**DATA RECORDS**
|---|
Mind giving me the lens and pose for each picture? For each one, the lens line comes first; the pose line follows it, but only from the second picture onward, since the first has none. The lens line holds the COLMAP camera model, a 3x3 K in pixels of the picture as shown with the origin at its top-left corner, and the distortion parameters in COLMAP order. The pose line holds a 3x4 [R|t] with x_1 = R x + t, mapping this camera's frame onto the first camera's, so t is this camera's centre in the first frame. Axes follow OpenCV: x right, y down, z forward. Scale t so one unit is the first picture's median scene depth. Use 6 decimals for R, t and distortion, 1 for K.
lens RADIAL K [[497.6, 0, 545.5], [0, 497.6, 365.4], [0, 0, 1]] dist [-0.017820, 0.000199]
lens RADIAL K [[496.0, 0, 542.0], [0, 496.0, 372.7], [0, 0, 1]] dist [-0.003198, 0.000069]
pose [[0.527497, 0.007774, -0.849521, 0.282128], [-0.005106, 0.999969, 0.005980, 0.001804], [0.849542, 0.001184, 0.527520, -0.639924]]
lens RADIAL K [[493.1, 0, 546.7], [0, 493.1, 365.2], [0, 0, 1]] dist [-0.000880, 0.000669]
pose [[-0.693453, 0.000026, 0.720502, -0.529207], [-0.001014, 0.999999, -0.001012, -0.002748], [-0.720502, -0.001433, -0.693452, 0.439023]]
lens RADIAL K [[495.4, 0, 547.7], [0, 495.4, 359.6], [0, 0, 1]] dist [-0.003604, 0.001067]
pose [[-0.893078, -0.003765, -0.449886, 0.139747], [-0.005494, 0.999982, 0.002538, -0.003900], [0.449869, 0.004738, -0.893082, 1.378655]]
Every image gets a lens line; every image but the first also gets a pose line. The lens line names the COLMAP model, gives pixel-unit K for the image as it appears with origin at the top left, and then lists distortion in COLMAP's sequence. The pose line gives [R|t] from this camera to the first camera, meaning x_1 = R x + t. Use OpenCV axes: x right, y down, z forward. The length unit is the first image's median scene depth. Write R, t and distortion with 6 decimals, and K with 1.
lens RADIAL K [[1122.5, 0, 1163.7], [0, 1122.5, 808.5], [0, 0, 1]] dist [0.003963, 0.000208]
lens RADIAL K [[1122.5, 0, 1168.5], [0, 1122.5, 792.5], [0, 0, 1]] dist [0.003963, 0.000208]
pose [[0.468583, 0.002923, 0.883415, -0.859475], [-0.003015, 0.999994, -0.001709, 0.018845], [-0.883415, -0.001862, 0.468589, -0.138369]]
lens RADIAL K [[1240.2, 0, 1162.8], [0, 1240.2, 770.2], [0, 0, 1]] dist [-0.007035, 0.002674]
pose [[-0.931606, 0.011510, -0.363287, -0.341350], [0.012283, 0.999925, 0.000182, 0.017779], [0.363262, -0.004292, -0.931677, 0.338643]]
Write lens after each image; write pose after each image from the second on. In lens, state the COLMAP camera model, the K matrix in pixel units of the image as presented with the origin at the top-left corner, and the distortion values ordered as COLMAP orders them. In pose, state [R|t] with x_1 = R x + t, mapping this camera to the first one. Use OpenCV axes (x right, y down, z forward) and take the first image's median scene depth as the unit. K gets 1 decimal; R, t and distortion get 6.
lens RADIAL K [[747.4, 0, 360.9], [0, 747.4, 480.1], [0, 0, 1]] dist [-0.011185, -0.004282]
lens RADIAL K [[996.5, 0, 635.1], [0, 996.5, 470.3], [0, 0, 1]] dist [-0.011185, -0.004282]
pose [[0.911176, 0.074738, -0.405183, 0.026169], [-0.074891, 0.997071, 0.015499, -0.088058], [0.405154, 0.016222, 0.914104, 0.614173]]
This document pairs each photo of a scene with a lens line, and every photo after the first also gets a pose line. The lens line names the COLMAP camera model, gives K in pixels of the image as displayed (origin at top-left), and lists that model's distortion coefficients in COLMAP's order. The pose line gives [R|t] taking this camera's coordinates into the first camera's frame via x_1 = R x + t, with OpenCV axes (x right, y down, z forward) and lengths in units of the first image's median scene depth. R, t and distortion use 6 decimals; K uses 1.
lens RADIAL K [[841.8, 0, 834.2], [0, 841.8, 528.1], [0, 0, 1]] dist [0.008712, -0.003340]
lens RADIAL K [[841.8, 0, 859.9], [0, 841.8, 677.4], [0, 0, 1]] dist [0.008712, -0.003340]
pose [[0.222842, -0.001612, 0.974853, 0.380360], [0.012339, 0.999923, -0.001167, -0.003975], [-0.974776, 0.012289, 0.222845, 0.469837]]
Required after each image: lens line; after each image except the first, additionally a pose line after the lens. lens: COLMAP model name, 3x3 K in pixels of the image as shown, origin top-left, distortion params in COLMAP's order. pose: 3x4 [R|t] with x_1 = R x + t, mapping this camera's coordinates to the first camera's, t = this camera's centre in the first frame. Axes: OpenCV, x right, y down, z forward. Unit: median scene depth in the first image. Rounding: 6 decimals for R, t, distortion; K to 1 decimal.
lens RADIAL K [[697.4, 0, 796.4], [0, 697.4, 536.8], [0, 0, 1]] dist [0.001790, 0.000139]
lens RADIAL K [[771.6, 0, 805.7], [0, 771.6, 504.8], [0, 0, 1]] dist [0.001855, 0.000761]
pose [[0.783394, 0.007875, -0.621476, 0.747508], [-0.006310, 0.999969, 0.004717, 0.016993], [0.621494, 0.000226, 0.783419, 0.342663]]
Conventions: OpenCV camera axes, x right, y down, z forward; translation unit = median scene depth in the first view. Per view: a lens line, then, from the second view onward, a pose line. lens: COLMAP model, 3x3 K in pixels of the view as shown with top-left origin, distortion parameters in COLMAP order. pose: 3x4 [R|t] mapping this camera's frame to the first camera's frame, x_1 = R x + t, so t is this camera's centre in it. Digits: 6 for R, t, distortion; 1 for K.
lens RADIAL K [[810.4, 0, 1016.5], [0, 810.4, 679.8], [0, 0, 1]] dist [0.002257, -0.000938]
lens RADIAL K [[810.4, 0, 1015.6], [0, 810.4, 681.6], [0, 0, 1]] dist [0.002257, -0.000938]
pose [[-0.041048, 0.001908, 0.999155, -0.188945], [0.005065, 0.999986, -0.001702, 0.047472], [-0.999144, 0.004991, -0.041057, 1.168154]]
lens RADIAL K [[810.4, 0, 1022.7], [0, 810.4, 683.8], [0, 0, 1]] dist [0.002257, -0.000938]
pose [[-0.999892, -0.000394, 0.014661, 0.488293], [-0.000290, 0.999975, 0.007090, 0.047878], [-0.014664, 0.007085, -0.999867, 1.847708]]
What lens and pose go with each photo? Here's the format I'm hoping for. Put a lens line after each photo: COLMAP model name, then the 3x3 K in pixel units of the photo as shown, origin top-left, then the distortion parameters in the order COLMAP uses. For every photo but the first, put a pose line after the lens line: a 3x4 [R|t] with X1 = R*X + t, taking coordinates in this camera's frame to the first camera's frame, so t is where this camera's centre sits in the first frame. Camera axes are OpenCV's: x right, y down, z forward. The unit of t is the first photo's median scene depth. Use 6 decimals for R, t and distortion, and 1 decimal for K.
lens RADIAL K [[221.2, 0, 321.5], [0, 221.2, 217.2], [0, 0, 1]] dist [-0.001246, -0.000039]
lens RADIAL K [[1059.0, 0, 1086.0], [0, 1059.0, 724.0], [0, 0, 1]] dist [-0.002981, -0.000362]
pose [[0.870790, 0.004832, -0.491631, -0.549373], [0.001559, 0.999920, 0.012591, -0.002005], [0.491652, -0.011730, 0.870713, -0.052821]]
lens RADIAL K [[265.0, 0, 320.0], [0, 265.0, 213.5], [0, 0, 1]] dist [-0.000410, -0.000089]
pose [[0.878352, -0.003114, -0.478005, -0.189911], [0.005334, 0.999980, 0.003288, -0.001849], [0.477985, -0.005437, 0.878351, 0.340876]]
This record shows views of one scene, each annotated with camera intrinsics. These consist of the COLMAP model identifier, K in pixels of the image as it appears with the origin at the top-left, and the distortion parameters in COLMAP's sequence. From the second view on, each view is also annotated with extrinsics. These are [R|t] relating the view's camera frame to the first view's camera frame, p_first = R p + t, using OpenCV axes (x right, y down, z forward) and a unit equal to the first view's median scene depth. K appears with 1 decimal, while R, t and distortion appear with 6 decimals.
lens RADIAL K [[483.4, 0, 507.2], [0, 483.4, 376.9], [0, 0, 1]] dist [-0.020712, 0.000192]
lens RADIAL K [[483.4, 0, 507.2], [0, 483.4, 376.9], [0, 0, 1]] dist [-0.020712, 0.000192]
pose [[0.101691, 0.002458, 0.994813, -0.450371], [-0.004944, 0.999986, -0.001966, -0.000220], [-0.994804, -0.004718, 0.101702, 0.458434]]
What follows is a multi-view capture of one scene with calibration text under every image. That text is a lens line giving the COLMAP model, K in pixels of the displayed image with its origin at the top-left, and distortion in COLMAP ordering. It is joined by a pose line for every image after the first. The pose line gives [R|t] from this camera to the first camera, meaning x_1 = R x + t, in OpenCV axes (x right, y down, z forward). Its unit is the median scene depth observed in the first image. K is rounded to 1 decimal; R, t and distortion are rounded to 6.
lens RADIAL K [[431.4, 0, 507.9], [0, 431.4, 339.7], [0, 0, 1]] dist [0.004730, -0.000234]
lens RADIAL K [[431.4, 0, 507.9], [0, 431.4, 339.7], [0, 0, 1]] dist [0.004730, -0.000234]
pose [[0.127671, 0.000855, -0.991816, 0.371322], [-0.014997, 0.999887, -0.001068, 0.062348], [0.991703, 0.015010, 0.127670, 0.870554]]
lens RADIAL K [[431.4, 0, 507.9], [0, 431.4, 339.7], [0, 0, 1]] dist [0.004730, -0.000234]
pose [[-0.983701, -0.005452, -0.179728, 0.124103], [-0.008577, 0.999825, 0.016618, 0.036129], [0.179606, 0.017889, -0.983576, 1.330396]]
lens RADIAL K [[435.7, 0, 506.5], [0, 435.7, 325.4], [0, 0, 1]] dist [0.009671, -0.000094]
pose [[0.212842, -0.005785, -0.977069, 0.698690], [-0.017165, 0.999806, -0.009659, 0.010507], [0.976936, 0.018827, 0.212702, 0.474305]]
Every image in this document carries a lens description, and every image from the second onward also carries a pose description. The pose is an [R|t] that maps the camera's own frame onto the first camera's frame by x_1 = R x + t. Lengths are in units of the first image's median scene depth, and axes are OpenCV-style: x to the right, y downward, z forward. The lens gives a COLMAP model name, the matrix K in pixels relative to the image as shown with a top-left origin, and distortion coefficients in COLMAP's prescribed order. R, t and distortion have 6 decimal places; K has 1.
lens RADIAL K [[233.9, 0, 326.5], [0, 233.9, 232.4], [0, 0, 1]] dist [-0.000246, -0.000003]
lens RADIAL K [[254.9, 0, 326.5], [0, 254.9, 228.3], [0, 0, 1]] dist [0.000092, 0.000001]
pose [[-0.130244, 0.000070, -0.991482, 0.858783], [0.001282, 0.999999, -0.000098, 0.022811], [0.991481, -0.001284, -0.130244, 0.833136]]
|---|
**TASK DESCRIPTION**
Can you repeat the lines from the start through the line containing "dist [-0.017820, 0.000199]", inclusive, swapping "decimals" for "decimal places" and leaving everything else unchanged?

**ANSWER BOX**
Mind giving me the lens and pose for each picture? For each one, the lens line comes first; the pose line follows it, but only from the second picture onward, since the first has none. The lens line holds the COLMAP camera model, a 3x3 K in pixels of the picture as shown with the origin at its top-left corner, and the distortion parameters in COLMAP order. The pose line holds a 3x4 [R|t] with x_1 = R x + t, mapping this camera's frame onto the first camera's, so t is this camera's centre in the first frame. Axes follow OpenCV: x right, y down, z forward. Scale t so one unit is the first picture's median scene depth. Use 6 decimal places for R, t and distortion, 1 for K.
lens RADIAL K [[497.6, 0, 545.5], [0, 497.6, 365.4], [0, 0, 1]] dist [-0.017820, 0.000199]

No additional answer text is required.